Roman Rapids is a white-water river rapids ride located in Festa Italia of Busch Gardens Williamsburg, Virginia. It is themed after a canal race through Roman ruins and leaves riders fully soaked after the ride. The Roman Rapids opened in 1988.

The Roman Rapids ride closed between Labor Day 2019 and May 26, 2023 due to Covid complications for a heavily staffed ride. During this closure, Roman Rapids received new nine-passenger rafts, a new turntable deck, and a new roof for its giftshop.

==Ride experience==
Once riders board the raft, the moving platform the raft shortly bonds to releases its grips and sends the raft spinning off, slowly at first but reaching quick speeds at points. At first, riders are teased into thinking the ride is calm, but it soon picks up when water jets shoot water opposite the direction of the current, causing white water and rapids. After barely avoiding being drenched by a statue fountain, the raft spins by a balcony with twenty-five cent machines that activate water squirters that try to wet riders. After sliding down a short drop, the raft then races to a pool, keeping the raft on-track only by column ruins that look too far apart. Next, rapids carry the raft towards four large waterfalls which are almost impossible to not be drenched from.
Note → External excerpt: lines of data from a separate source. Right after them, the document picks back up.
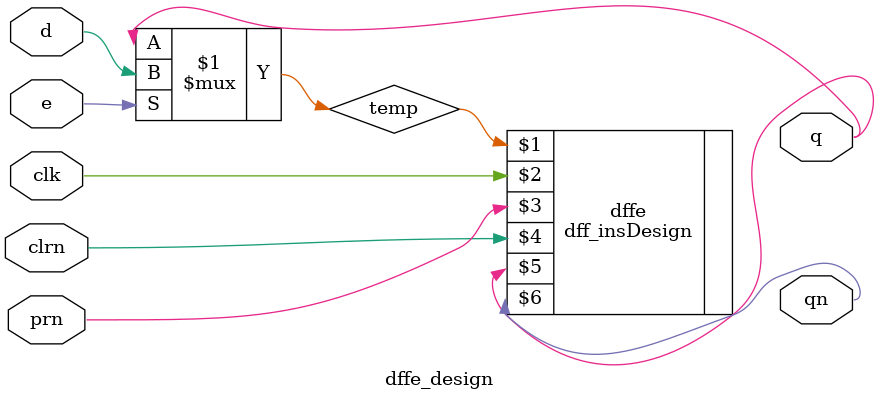
<source format=v>
`timescale 1ns / 1ps


module dffe_design(
    input d,e,clk,clrn,prn,
    output q,qn
);
    wire temp=e?d:q;
    dff_insDesign dffe(
        temp,clk,prn,clrn,q,qn
    );
endmodule

</source>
Passengers are then taken up a hill to be returned to the boarding platform. Due to the unpredictability of the rapids and the chain movement patterns at the station, riders will rarely go through the same experience on the ride twice (i.e. one person catching all 3 waterfalls at the end on one ride and the same person catching none the next time they ride).

The original raft seated six riders, but the newer rafts, introduced in 2022, are designed for nine passengers.